Human pose keypoint data:
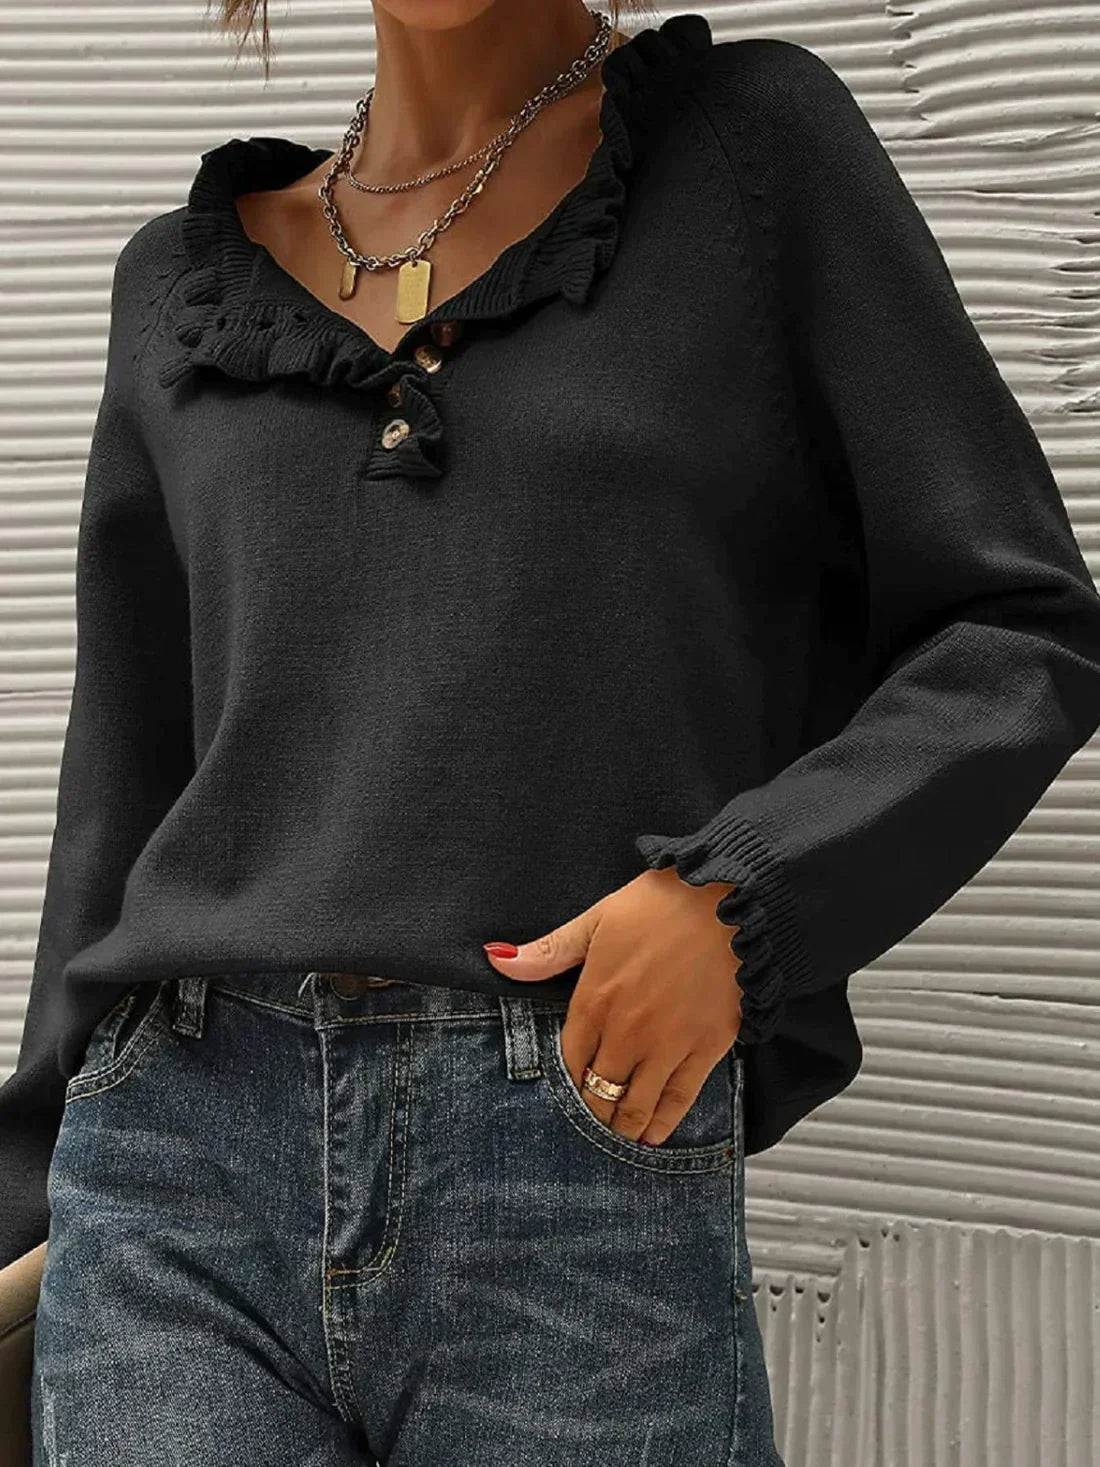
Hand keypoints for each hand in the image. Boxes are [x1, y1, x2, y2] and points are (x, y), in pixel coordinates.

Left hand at [482, 867, 743, 1145]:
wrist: (730, 900)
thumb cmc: (661, 904)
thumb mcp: (596, 919)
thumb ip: (548, 951)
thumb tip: (495, 957)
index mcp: (595, 1000)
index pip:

*Your goal*:
Show all lines from the entries that hold "hand".

*Your solution*:
Hand keypoints for each hand in the image. Boxes are [x1, y1, x2, y2] and points are (x, y), in pixel coordinates.
Left hand at [482, 867, 743, 1145]:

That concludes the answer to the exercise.